Return exactly the lines from the one containing "Política de privacidad" through the end of the material below, and leave the images out.

===

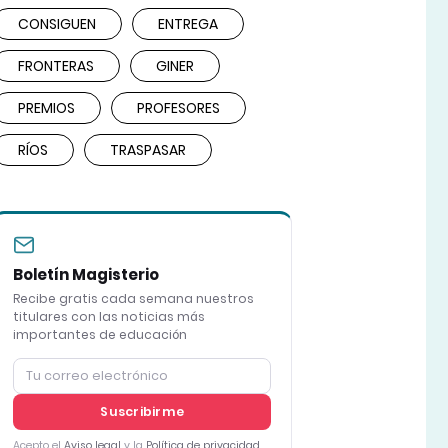
CONSIGUEN
ENTREGA
FRONTERAS
GINER
PREMIOS
PROFESORES
RÍOS
TRASPASAR
Boletín Magisterio
Recibe gratis cada semana nuestros
titulares con las noticias más
importantes de educación
Suscribirme
Acepto el
Aviso legal
y la
Política de privacidad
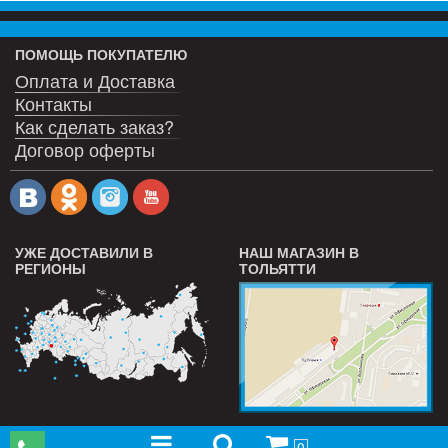
ПОМОЩЬ ПОКУПАТЕЛЮ
Оплата и Доставка
Контакты
Как сделать заказ?
Договор оферты
УЖЕ ДОСТАВИЛИ В
НАШ МАГАЗИН В
РЕГИОНЫ
ТОЛЬЯТТИ
0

===

SOLUTION TO THIS PROBLEM =
Política de privacidad
ПОМОЩЬ ПОКУПАТЕЛЮ
Оплата и Доставка
Контакты
Как сделать заказ?
Договор оферты
УЖЕ ДОСТАВИЛИ В
НАШ МАГАЗИН В
РЕГИОНЫ
ТОЛЬЯТТИ
0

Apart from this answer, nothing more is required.